The new Foreign Direct Investment (FDI) policy 2016 allowing 74 per cent FDI through automatic route in pharmaceutical industry will open up the foreign investments in pharma industry as many foreign companies are looking for an investment in brownfield, says S V Veerramani, President of Indian Drug Manufacturers' Association (IDMA).
The government has permitted 74 per cent of FDI in brownfield or operational firms under automatic route for pharma industry. Earlier the government had allowed 100 per cent FDI in greenfield projects.
Veerramani says, “The government decision is welcome as it will attract huge investments as they have made it in automatic route. There are so many companies in India looking for an expansion and this decision will provide ample opportunities to MNCs interested in brownfield investment. But the concern is that it should not be dominated by MNC.”
Speaking from the export point of view, P V Appaji, director general of Pharmexcil says, “Export has special relevance with FDI. It is a good decision by the government. When the companies export to US and EU, there are many upgradation required. The government decision will help in sharing of these technologies and the overseas investment will also increase. Earlier we requested the government to allow 100 per cent FDI with respect to export, but we are happy the government has made it to 74 per cent for the pharma industry.”

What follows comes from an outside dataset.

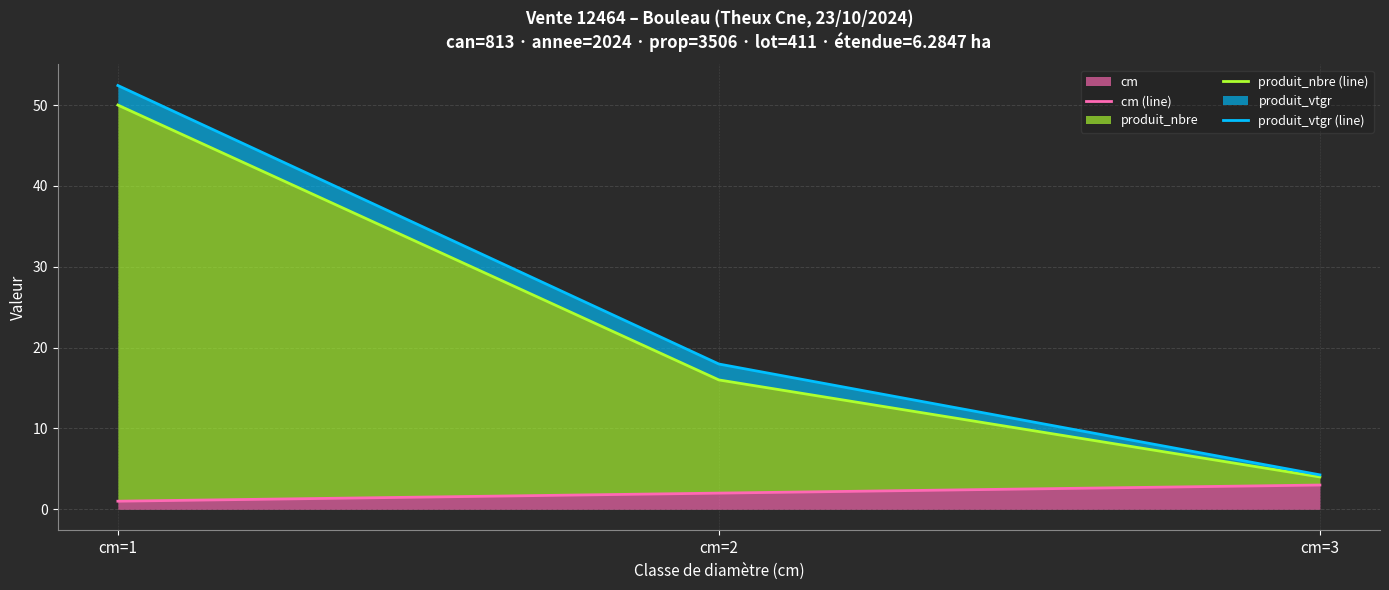

What is the difference between the produit_vtgr (line) values at cm=1 and cm=2?

34.5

The advantage of a brown-field investment strategy is that the building is already constructed. The costs of starting up may be greatly reduced and the time required for construction can be avoided as well.
Some of the brownfield acquisitions by foreign firms in recent years include the takeover of Ranbaxy Labs by Daiichi Sankyo (Japan), formulation business of Piramal Healthcare by Abbott Inc (US), Matrix Labs by Mylan (US), Shantha Biotechnics by Sanofi (France), J K Drugs and Pharmaceuticals by Teva (Israel), injectable business of Orchid Chemicals by Hospira (US) and some popular brands of Universal Caps by Sanofi.